Des signaux ADN distincts dans l’hyperphagie et l’anorexie
Une équipe londonienne a comparé dans une même étude génétique près de 40 000 personnes présentant des comportements d’hyperphagie et plus de 1,2 million de personnes sans trouble alimentaire. Dirigés par l’Institut de psychiatrie, de psychologie et de neurosciences de King’s College London, les chercheurs ont identifié six régions de l’ADN associées à l’hyperphagie et huit associées à l’anorexie mentale.
Publiée dans Nature Mental Health, l’étude incluait également environ 25 000 personnes souffrant d’anorexie mentale. Six des régions liées à l’anorexie avaient déjà été impliquées dans une étude génétique menée en 2019, tandis que deux ont été identifiées pour la première fois dans le cadre de ces travaux. La recherche a étudié l’hyperphagie en tant que symptôme, plutôt que de se concentrer uniquement sur un diagnostic précis comme l’hyperphagie boulimique.

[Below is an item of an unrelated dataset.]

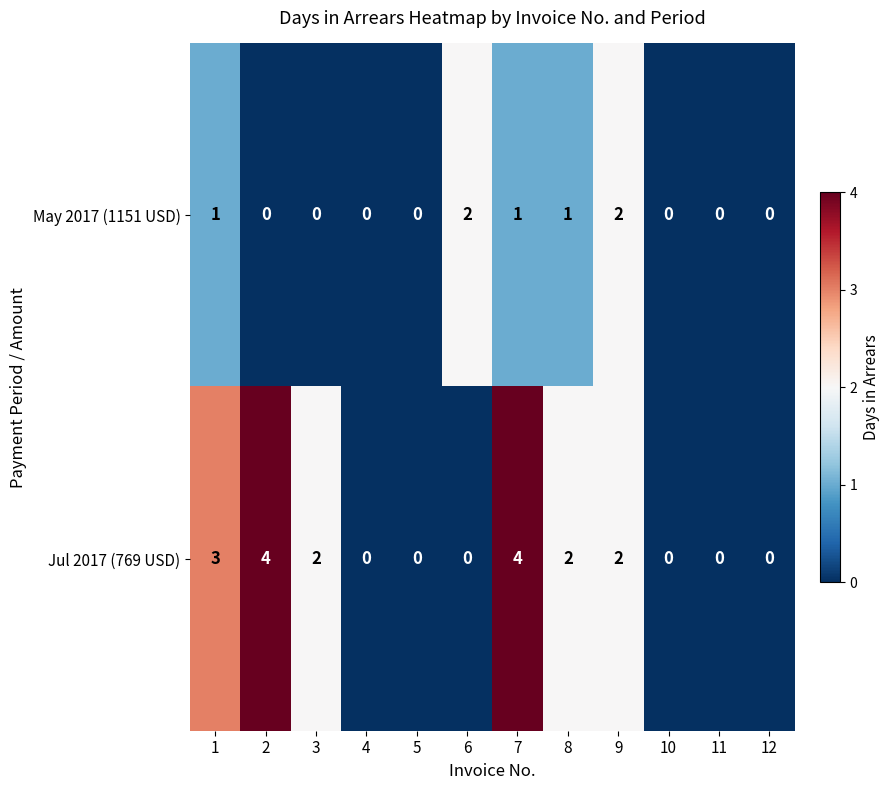

What is the difference between the maximum and minimum values in the Jul 2017 (769 USD) series?

4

Le principal résultat est une distinction que l’indice de masse corporelle ne permet pas à lui seul d’établir. Bien que le poids corporel soit pertinent pour les deux troubles, les associations génétiques liées à l’hyperphagie et à l’anorexie mentale n’étaient pas les mêmes que celles associées à l’IMC. Certaines régions liées à l’hyperphagie avaient déjà été associées à des caractéristiques de la corpulence, notamment une région proche de FTO, ce qui laisse penser que l’hyperphagie pourrait expliquer une partie du lien entre FTO et un IMC plus élevé.
Le changement concret concerne l’orientation de la recherche, et non l’apparition immédiate d’un test clinique : les études génétiques peuvent désormais aller au-delà du poids pour analyser les mécanismes biologiques communs ou distincts des symptômes des troubles alimentaires. Le Dr Jonathan Coleman, de l’IoPPN de King’s College London, a déclaré que ces travaux dépassaient le cadre de l’anorexie mentale pour mieux comprendre l’hyperphagie, les chercheurs espérant que de futures études amélioreront la vie des personnes souffrant de tous les troubles alimentaires.

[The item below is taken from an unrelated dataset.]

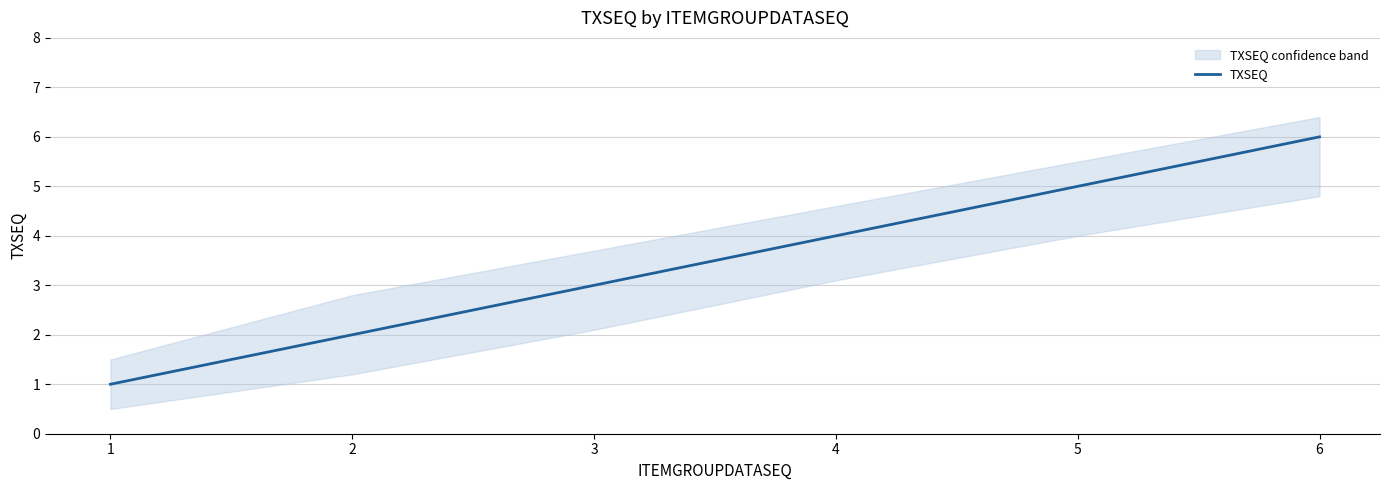

What value does the data have at 5?

5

Les limites sont visibles dans la conception de l’étude. L’analyse a mis en évidence des associations, et non une explication autonome des raisons pour lesquelles une personne développe un trouble alimentaire, et les locus signalés ont été identifiés chez des personnes d’ascendance européenne. Les prochains travaux de l’équipe porteront notamment sur d’autres troubles, comme les présentations atypiques et le trouble de l’alimentation avec évitement ou restriction, ainsi que sur des analyses couvrant des ascendances mondiales.